Competing interests: The authors have declared that no competing interests exist.

Academic Editor: Christophe Herman, Baylor College of Medicine, United States of America

Citation: Nie CL, Wei Y, Chen X, Liu YY, Dui W, et al. (2007) Formaldehyde at Low Concentration Induces Protein Tau into Globular Amyloid-Like Aggregates In Vitro and In Vivo. PLoS ONE 2(7): e629. doi:10.1371/journal.pone.0000629

Received: March 5, 2007; Accepted: June 13, 2007; Published: July 18, 2007

Copyright: (c) 2007 Nie et al. This is an open-access article distributed under the terms of the Creative Commons Attribution License, which permits unrestricted use, distribution, and reproduction in any medium, provided the original author and source are credited.

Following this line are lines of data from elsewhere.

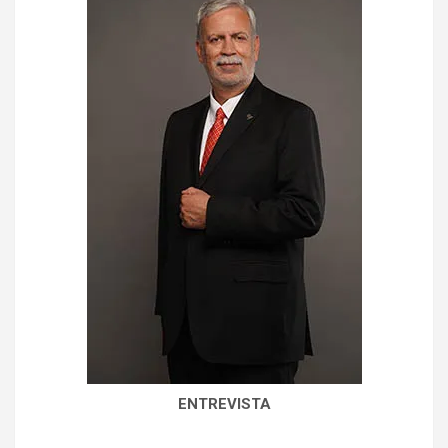
ENTREVISTA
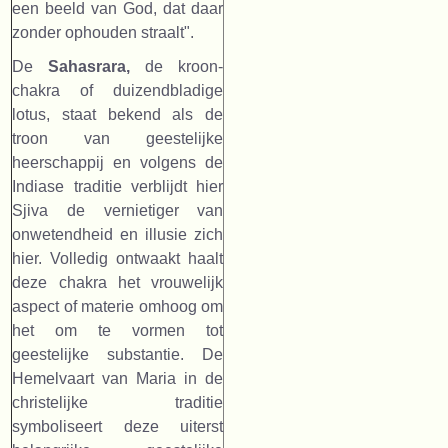
een beeld van God, dat daar
zonder ophouden straalt".
De
Sahasrara,
de kroon-
chakra of duizendbladige
lotus, staat bekend als de
troon van geestelijke
heerschappij en volgens de
Indiase traditie verblijdt hier
Sjiva de vernietiger van
onwetendheid en illusie zich
hier. Volledig ontwaakt haalt
deze chakra het vrouwelijk
aspect of materie omhoog om
het om te vormen tot
geestelijke substantie. De
Hemelvaart van Maria in de
christelijke traditie
symboliseert deze uiterst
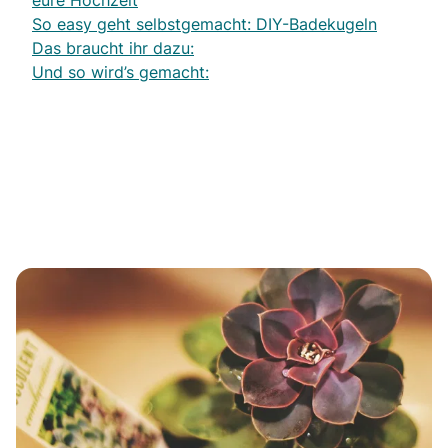
eure Hochzeit
So easy geht selbstgemacht: DIY-Badekugeln
Das braucht ihr dazu:
Und so wird’s gemacht:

* To whom correspondence should be addressed. E-mail: herq@sun5.ibp.ac.cn

Introduction

Neuronal tau is an important protein in promoting and stabilizing the microtubule system involved in cellular transport and neuronal morphogenesis. The tau molecule can be subdivided into an amino-terminal domain that projects from the microtubule surface and a carboxy-terminal microtubule-binding domain.The discovery that incubation of bacterially expressed human tau with sulphated glycosaminoglycans leads to bulk assembly of tau filaments [1], making it possible to obtain structural information [2]. By using circular dichroism measurement, Schweer et al. have found that protein tau lacks secondary structures and is considered in a "worm-like" conformation with a high flexibility [3]. Therefore, the side-chains of amino acids such as Lys, Cys, Thr and Ser are mostly exposed and vulnerable to chemical modification.

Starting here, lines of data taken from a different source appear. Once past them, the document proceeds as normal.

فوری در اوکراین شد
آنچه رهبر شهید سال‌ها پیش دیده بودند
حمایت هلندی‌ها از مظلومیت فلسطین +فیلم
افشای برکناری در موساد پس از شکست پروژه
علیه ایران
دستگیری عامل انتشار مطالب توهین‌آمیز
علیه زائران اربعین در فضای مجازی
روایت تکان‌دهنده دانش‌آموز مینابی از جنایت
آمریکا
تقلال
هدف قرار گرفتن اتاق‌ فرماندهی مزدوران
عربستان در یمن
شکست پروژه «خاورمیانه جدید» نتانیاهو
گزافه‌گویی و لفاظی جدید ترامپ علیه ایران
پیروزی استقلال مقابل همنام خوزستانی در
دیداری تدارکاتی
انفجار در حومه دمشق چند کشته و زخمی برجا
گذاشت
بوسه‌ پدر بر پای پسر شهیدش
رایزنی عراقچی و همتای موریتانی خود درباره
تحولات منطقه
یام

Recently, many laboratories have found that misfolding and aggregation of protein tau are involved in neurodegeneration [2], [4]-[6].Protein tau has been found as the major component of paired helical filaments in neurofibrillary tangles in the brains of Alzheimer's patients, where abnormal hyper-phosphorylation induces tau to misfold and form the paired helical filaments, depositing in the cytoplasm of neurons [7]-[10]. Recently, a great deal of evidence has demonstrated that oxidation and glycation stresses are key causal factors of neuronal degenerative diseases [11]-[13]. Both of them inevitably produce a variety of unsaturated carbonyls as intermediates, like malondialdehyde and 4-hydroxynonenal, which usually cause carbonyl-amino crosslinking and lead to accumulation of irreversible changes (like lipofuscin) related to various neurodegenerative diseases in particular [14]-[16]. Such carbonyl stress-related reactions (carbonylation) can form unstable and reversible 1:1 amino-carbonyl (Shiff's base) compounds at an early stage of protein modification [16], [17]. Carbonylation binds and blocks -/ - amino groups, and results in changes in charge and conformation of a protein.

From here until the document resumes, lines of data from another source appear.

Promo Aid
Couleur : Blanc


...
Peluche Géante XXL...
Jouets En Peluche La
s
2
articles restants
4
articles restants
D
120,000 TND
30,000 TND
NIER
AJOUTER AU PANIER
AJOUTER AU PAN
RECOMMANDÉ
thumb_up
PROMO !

In order to investigate the relationship between carbonylation and protein tau misfolding, the basic and simplest carbonyl compound formaldehyde [18] has come into our attentions.

Formaldehyde is a common environmental agent found in paint, cloth, exhaust gas and many other medicinal and industrial products [19].

Formaldehyde exposure leads to formation of DNA/protein crosslinks, a major mechanism of DNA damage.